Non tutte le ONG contrastano efficacemente questa tendenza anche se alcune hanno ottenuto buoni risultati per denunciarla, molte, piuttosto, sono pienamente integrate direttamente o indirettamente con il sistema complessivo di sfruttamento, occupandosi solo di prevenire o ammorbidire gli eventuali conflitti collaterali che esso può determinare.

Sono gli stessi esperti in politiche internazionali come David Sogge a denunciare il fatto che le ONG nulla fanno affinché le popolazioni locali possano emanciparsi dall'egida delle oligarchie locali corrotte che le tengono in una condizione di semischiavitù, o siano capaci di intraprendere un programma di costruzione di infrastrutture locali tali da dare lavoro e incrementare l'economia di quei paesi, praticando così la politica del pesciolino gratis e nemmeno per tutti, senza insegnare a nessuno seriamente a pescare

La conseguenza di tutto ciò è una emorragia di capitali e di persone sempre più copiosa dal continente africano, ci calcola che in quasi 40 anni siano usciti dall'Africa circa 700 miliardi di euro, solo come dato ufficiale datato 2010, e con una crescita continua, mentre, allo stesso tempo, la stragrande maggioranza delle popolazioni affamate che ammonta ormai a più di 900 milioni di persone è tuttora in condizioni estremamente precarie ed in via di fuga dal continente Africano.

Solo in Etiopia la gente fugge o muore di fame perché il governo di quel paese ha concesso tre milioni di ettari di terra ad arabi e cinesi che li sfruttano con alta e costosa tecnologia, anche utilizzando serre, per rivendere i prodotti nei loro mercati. Una società statunitense ha affittato a costi irrisori 800.000 ettari nella regione meridionale e più povera del Sudan, e cosa fa l'Unione Europea, oltre a strombazzare di aiuti per la povera Africa e inondare le televisioni con immagini di bambini africani scheletriti? Ha deciso di incrementare la produzione di biocarburanti che, oltre a danneggiare le pompe della benzina di ciascuna auto con cui circoliamo, comportano l'acquisto di decine di milioni di ettari nel continente africano nei prossimi anni.

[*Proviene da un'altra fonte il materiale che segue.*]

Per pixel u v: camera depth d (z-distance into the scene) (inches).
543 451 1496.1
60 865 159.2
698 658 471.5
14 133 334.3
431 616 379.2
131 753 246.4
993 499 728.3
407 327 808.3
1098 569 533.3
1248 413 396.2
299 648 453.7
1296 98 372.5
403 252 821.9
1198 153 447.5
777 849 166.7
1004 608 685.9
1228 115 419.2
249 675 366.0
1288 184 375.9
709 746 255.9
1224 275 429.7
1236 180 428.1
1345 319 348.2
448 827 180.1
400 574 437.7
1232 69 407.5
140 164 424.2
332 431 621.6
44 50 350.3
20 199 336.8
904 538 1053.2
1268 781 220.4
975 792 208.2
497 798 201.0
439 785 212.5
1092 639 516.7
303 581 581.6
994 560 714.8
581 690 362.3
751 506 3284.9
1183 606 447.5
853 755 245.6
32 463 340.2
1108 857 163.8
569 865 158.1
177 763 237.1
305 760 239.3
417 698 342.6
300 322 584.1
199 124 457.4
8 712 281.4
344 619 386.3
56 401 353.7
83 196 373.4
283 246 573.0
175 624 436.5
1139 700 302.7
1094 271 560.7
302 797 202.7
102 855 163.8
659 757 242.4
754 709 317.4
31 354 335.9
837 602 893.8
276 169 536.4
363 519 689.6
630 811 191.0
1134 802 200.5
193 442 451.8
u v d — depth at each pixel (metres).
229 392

Diceva Thomas Sankara: "Per l'imperialismo è più importante dominarci culturalmente che militarmente. La dominazione culturale è la più flessibile, la più efficace, la meno costosa. Il nostro compito consiste nel decolonizzare la nostra mentalità."

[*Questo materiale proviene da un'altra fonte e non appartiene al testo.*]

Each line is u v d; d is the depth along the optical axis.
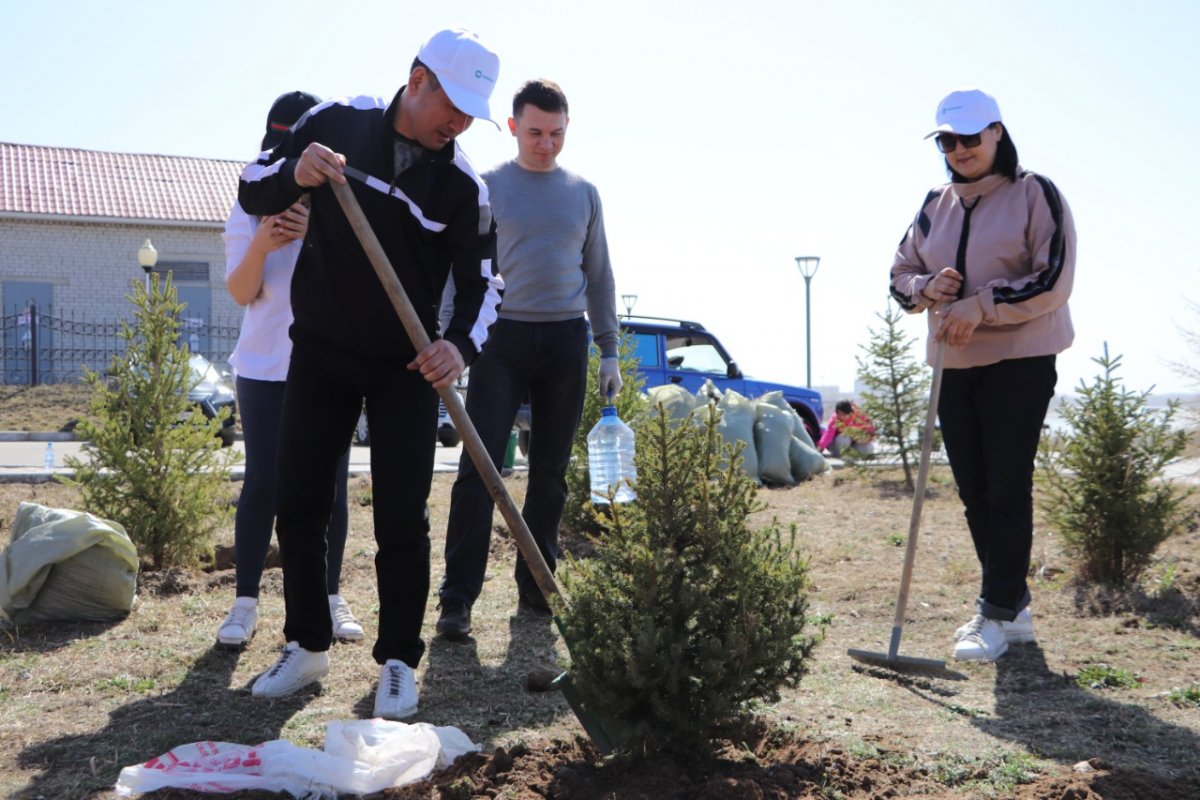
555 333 4.80
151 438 5.78
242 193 3.37
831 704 3.61
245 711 3.49
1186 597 5.10
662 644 2.77
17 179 29.00
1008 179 4.39
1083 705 3.63
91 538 4.56
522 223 4.70
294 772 2.80
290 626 3.65
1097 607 5.04
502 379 4.72
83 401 22.39
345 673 3.90
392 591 3.52
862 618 4.97
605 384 5.23
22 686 3.73
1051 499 5.81
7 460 14.41
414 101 3.23
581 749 3.00
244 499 4.32
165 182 30.77
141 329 5.89
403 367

E Lumumba: “Si procederà con la decolonizzazione mentale, perché hanno indottrinato il popolo per 80 anni alla falsità. Con i nostri cervelli, le nostre mani, svilupperemo il Congo."

Per ora le popolazioni africane, afflitte da povertà e  mancanza di cultura che favorisca una coscienza unitaria, emigrano e, come è del tutto evidente, non possono fare a meno di farlo, dato che l'ipocrisia dell'Occidente non sta aiutando i loro paesi, ma solo le oligarchie che servono a sfruttarli e ad incrementare ulteriormente l'emigrazione dall'Africa.

Ma un giorno, forse grazie anche all'emancipazione culturale che si spera possano avere nel corso delle loro generazioni persino nei paesi occidentali, rifiuteranno di perpetrare il lavaggio dei loro cervelli e magari assieme agli stessi popoli occidentali spinti sempre di più verso la soglia della miseria e dell'emarginazione faranno fronte comune per un progetto rivoluzionario internazionale. Perché l'Africa e l'Europa si salveranno insieme solo grazie ad un grande progetto rivoluzionario comune di emancipazione culturale e sociale dei popoli europei ed africani, in una prospettiva evidentemente internazionalista, tale da contrastare alla radice un modello di globalizzazione a senso unico speculativo e turbocapitalista, non mediante un misero recinto sovranista. Ma piuttosto con un habitus mentis e con un vestito nuovo per ciascuno, non con toppe raffazzonate su un vestito logoro e stracciato per tutti.